» DATASET ENTRIES
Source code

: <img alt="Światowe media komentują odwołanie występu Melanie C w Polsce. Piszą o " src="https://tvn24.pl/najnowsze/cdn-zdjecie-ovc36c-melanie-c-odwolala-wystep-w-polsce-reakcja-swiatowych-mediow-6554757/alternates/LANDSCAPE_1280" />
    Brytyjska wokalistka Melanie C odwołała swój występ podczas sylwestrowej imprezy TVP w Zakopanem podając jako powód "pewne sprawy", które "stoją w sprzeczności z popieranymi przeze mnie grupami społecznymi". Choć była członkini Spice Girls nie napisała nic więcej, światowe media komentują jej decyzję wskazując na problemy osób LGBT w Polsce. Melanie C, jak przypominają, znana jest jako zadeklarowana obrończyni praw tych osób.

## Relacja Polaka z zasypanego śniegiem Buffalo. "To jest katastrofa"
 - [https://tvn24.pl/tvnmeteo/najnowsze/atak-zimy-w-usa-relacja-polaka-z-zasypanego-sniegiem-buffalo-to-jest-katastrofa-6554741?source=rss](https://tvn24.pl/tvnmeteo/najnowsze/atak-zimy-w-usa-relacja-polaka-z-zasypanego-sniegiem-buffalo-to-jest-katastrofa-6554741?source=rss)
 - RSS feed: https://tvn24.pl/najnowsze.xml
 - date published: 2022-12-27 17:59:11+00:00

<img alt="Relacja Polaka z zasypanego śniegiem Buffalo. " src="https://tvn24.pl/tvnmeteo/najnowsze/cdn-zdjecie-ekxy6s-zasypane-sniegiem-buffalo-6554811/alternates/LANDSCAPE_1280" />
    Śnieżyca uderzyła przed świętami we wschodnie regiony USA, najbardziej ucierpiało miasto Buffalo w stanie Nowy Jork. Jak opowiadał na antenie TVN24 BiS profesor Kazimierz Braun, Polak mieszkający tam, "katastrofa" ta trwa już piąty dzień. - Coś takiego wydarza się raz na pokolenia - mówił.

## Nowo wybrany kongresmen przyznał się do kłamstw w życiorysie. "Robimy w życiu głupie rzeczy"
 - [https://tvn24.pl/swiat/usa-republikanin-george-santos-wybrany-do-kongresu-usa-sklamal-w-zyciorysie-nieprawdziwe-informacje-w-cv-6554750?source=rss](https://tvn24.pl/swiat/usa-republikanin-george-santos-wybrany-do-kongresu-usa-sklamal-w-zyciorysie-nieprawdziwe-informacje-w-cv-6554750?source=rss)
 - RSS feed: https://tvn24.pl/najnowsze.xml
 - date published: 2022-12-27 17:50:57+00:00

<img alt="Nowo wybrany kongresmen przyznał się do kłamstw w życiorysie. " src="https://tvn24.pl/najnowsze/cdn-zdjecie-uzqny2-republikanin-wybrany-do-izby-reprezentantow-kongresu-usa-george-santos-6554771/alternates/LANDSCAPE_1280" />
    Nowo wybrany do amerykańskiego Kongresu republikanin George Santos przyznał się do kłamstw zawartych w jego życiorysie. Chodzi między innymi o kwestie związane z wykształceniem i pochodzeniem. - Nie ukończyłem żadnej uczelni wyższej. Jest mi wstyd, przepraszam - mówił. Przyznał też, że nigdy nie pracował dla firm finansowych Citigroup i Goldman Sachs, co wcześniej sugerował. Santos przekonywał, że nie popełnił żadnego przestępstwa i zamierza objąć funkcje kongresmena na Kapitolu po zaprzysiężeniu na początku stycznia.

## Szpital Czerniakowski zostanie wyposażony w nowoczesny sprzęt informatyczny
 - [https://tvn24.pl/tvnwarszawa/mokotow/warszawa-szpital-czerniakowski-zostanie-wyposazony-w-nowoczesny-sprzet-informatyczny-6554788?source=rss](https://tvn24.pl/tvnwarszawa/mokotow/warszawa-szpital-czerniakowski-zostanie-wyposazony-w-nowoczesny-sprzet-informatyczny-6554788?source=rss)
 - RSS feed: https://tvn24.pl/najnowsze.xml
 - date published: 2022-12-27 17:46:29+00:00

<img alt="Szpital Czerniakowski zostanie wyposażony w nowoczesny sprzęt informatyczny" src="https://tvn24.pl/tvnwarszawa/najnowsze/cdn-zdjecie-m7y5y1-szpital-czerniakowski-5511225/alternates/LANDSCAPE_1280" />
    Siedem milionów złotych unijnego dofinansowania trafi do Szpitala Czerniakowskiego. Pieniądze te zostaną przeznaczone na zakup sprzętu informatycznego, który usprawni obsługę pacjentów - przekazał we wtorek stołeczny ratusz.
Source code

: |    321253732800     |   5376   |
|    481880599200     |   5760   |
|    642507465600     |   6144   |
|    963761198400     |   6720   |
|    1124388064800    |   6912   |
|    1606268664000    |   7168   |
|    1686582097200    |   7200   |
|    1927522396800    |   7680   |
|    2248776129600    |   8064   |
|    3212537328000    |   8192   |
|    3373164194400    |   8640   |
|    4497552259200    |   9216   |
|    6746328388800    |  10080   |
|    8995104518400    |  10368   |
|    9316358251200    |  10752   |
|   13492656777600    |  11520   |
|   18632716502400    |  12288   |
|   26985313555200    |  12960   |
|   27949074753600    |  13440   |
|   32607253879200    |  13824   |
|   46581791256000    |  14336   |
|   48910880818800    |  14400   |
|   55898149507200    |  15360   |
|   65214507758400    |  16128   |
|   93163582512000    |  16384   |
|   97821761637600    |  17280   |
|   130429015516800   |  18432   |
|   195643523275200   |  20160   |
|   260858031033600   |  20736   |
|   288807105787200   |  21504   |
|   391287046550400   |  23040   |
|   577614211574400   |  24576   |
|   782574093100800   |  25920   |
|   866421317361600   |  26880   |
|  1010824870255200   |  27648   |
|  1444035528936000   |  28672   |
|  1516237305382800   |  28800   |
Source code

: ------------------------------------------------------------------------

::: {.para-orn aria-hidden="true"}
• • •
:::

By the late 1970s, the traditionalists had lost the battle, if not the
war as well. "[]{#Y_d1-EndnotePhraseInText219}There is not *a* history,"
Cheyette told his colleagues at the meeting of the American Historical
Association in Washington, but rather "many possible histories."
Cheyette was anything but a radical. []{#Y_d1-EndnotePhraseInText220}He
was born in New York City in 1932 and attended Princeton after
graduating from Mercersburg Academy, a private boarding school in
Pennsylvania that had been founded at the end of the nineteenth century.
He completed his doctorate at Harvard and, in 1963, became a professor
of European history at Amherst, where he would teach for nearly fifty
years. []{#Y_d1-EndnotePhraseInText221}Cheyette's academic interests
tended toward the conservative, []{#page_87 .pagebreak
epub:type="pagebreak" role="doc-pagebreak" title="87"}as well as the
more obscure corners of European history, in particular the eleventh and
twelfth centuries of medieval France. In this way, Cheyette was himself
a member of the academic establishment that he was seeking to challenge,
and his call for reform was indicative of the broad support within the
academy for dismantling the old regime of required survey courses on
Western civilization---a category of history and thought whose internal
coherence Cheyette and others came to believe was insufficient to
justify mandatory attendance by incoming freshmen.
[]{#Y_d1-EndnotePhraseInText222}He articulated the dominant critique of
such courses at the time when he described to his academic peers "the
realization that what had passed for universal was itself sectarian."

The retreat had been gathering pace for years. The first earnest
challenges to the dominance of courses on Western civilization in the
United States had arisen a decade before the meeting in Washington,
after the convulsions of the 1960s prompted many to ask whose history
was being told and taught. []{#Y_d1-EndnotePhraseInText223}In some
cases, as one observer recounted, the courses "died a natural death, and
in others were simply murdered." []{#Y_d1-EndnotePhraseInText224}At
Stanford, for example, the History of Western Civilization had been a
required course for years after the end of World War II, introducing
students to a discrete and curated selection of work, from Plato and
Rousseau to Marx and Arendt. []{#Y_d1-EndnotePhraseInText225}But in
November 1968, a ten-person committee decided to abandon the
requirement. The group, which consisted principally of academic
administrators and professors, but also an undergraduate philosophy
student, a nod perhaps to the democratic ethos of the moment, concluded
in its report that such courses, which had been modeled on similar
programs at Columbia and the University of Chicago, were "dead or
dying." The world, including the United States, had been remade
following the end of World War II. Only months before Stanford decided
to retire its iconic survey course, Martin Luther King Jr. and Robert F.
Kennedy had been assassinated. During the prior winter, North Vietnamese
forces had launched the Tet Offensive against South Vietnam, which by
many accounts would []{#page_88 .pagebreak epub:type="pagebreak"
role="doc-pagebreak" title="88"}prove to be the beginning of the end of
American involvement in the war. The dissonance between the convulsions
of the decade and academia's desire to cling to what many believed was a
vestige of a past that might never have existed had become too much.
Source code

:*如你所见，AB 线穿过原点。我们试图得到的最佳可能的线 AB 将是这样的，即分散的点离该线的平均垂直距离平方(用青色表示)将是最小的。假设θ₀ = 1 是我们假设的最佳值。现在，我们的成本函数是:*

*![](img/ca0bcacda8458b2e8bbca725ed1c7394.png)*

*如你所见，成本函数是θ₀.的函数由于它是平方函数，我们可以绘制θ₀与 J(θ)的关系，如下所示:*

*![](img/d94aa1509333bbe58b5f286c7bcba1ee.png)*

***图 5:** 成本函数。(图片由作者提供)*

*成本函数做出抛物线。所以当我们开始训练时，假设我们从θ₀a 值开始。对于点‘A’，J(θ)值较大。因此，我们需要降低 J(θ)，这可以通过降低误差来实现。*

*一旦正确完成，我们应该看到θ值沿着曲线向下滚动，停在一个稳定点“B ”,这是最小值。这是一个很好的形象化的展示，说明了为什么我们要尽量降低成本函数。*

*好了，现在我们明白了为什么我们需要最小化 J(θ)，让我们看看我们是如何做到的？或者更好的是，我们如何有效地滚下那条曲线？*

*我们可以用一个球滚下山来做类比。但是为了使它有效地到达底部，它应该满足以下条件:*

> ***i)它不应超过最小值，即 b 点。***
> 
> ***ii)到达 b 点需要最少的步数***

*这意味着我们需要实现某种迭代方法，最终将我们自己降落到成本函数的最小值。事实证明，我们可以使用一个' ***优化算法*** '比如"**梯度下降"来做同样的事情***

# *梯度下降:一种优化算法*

» EXERCISE OBJECTIVE
Report the count, and only the count, of lines in the records above that contain "before".

» OUTPUT
2